LDSR Passes the Modigliani Test for Semantic Web
A week ago Richard MacManus published on ReadWriteWeb a post “The Modigliani Test: The Semantic Web’s Tipping Point“. He essentially argues that the linked data are not sufficiently linked. He wrote that “The tipping point for the long-awaited Semantic Web may be when you can query a set of data about someone not too famous, and get a long list of structured results in return“. Then he defined the “Modigliani Test” for the Semantic Web: he wants to be able to query a search engine “tell me the locations of all the original paintings of Modigliani” and get back large list of results.
I liked the post a lot because it spots an important problem and provides a clear example. And because I like Modigliani’s paintings … the nude ladies, in particular
So, I tried to comment on Richard’s post but my comment did not appeared public for three days, so, I decided to post it here. Now let’s go to the subject.
Indeed linked data are hard to query and use today. In a way, they are semi-structured, because getting useful information from LOD quite often requires a lot of efforts to analyse and post-process them in order to get reasonable answers to structured queries.
I don’t believe there is a way to get this problem fixed for the entire linked data web.
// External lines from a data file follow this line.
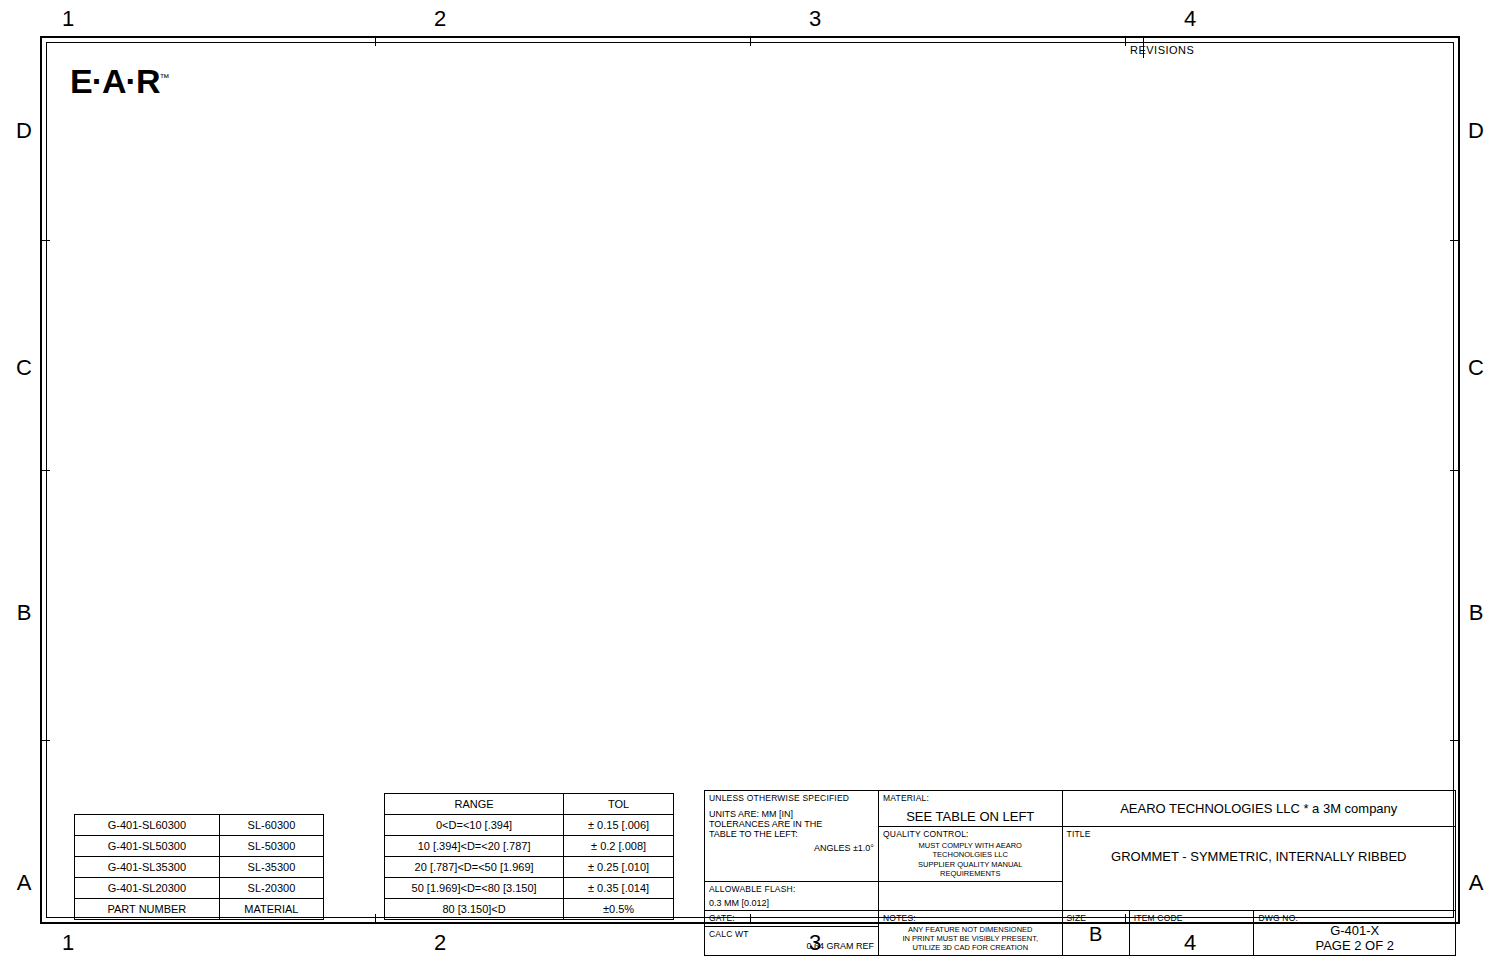1
2
3
4
1
2
3
4
D
C
B
A
D
C
B
A
E·A·R™
REVISIONS
| G-401-SL60300 | SL-60300 |
| G-401-SL50300 | SL-50300 |
| G-401-SL35300 | SL-35300 |
| G-401-SL20300 | SL-20300 |
| PART NUMBER | MATERIAL |
| RANGE | TOL |
| 0<D=<10 [.394] | ± 0.15 [.006] |
| 10 [.394]<D=<20 [.787] | ± 0.2 [.008] |
| 20 [.787]<D=<50 [1.969] | ± 0.25 [.010] |
| 50 [1.969]<D=<80 [3.150] | ± 0.35 [.014] |
| 80 [3.150]<D | ±0.5% |
| UNLESS OTHERWISE SPECIFIED UNITS ARE: MM [IN] TOLERANCES ARE IN THE TABLE TO THE LEFT: ANGLES ±1.0° | MATERIAL: SEE TABLE ON LEFT | AEARO TECHNOLOGIES LLC * a 3M company |
| QUALITY CONTROL: MUST COMPLY WITH AEARO TECHONOLGIES LLC SUPPLIER QUALITY MANUAL REQUIREMENTS | TITLE GROMMET - SYMMETRIC, INTERNALLY RIBBED |
| ALLOWABLE FLASH: 0.3 MM [0.012] |
| GATE: | NOTES: ANY FEATURE NOT DIMENSIONED IN PRINT MUST BE VISIBLY PRESENT, UTILIZE 3D CAD FOR CREATION | SIZE B | ITEM CODE | DWG NO. G-401-X PAGE 2 OF 2 |
| CALC WT 0.64 GRAM REF |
Still, we develop an approach called reason-able views to the web of data - the idea of collecting, cleaning up, and indexing multiple datasets into a single semantic repository in a way, which allows those to be queried and used in a reliable fashion. One can find the motivation here.We have created a reason-able view called LDSR, which includes several of the central LOD datasets: DBPedia, Freebase, Geonames, UMBEL, Wordnet, and few others. And another one called LinkedLifeData, includes 20+ datasets related to life sciences. Both LDSR and LLD were developed in LarKC project, as test cases for large-scale reasoning (reasoning with billions of linked data statements is fun, but it is a different subject).
Before going to Modigliani, I will start with Richard’s query about Bosch paintings in order to provide some background about LDSR. The query can be put in a slightly more readable form as follows:
PREFIX rdfs: <http://www.w3.org/2000/01/rdf-schema#>
PREFIX foaf: <http://xmlns.com/foaf/0.1/>
PREFIX dbpedia2: <http://dbpedia.org/property/>
PREFIX skos: <http://www.w3.org/2004/02/skos/core#>
SELECT ?pl ?ml ?img ?l
WHERE {
?p skos:subject <http://dbpedia.org/resource/Category:Hieronymus_Bosch_paintings>.
?p foaf:depiction ?img ; rdfs:label ?pl . FILTER ( lang(?pl) = "en" ) .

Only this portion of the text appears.